## [Kutipan Teks]
——

1. Segolongan ulama, diantaranya ulama Hambali, berpendapat bahwa bila datang larangan mengerjakan satu perbuatan dan ia hanya mempunyai satu lawan satu kata, berarti disuruh melakukan lawan kata dari segi artinya. Misalnya, dilarang bergerak berarti disuruh untuk diam. Bila lawan kata dari yang dilarang itu banyak berarti disuruh melakukan salah satu dari lawan katanya. Mereka mengemukakan alasan bahwa bila dilarang melakukan sesuatu perbuatan berarti wajib meninggalkannya dan tidak mungkin meninggalkannya kecuali dengan cara melakukan salah satu diantara lawan-lawan kata tersebut.

——

## [Data Ditampilkan]
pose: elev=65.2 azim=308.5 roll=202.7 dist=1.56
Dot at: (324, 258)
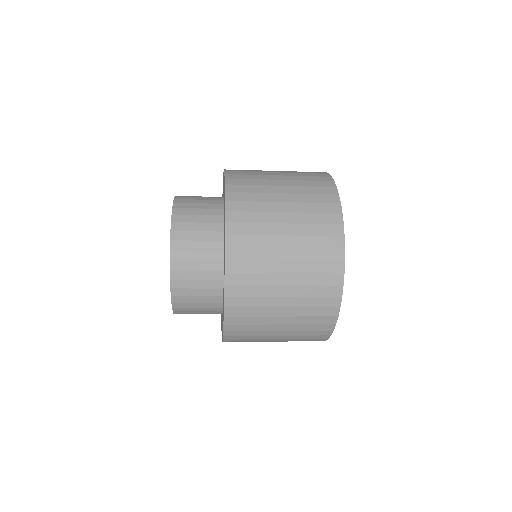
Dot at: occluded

——

## [Tugas Wajib 1]
Ringkas kutipan tentang pendapat ulama mengenai larangan dalam dua kalimat.
## [Tugas Wajib 2]
Menurut kutipan tentang pendapat ulama mengenai larangan, apa arti dilarang bergerak?
## [Tugas Wajib 3]
Teruskan kutipan tentang pendapat ulama mengenai larangan, dimulai sesudah kalimat terakhirnya.

## [Hasil Latihan 1]
Segolongan ulama, di antaranya ulama Hambali, berpendapat bahwa larangan mengerjakan suatu perbuatan yang hanya mempunyai satu lawan kata berarti perintah melakukan lawan kata itu, seperti larangan bergerak yang berarti perintah untuk diam, sedangkan bila lawan katanya banyak, berarti perintah melakukan salah satunya. Alasan mereka, larangan melakukan suatu perbuatan berarti wajib meninggalkannya, dan meninggalkannya tidak mungkin kecuali dengan melakukan salah satu lawan katanya.

## [Hasil Latihan 2]
Dilarang bergerak berarti disuruh untuk diam.

## [Hasil Latihan 3]
2. Banyak ulama, diantaranya Imam Haramain, al-Ghazali, al-Nawawi, al-Jufani dan lainnya berpendapat bahwa amar nafsi (tentang sesuatu yang tertentu), baik hukumnya wajib atau nadb bukanlah berarti larangan mengerjakan lawan sesuatu itu dan juga tidak merupakan kebiasaan bagi lawannya baik larangan itu menghasilkan hukum haram/karahah, baik lawan kata itu satu atau lebih dari satu.[6]

I. Hubungan Nahi dengan Pelanggaran Perbuatan yang Dilarang

Setiap Nahi menghendaki ditinggalkannnya perbuatan yang dilarang itu. Bila perbuatan itu dilakukannya berarti ia melakukan pelanggaran terhadap yang melarang dan karenanya ia patut menerima dosa atau celaan. Namun bagaimana kedudukan hukum dari perbuatan terlarang yang dilakukan itu. Umpamanya seseorang yang dilarang melakukan sesuatu dalam waktu tertentu, seperti puasa di hari raya idul fitri. Kalau dia melakukan puasa tersebut, apakah puasanya sah atau tidak. Dalam hal ini terdapat perbedaan pendapat di kalangan ulama’;

1. Sebagian ulama’ fiqh dari pengikut Syafi’I, Malik, Abu Hanifah, Hanbali, Zhahiri dan golongan ulama Kalam berpendapat bahwa larangan menuntut tidak sahnya perbuatan yang dilarang itu bila dikerjakan.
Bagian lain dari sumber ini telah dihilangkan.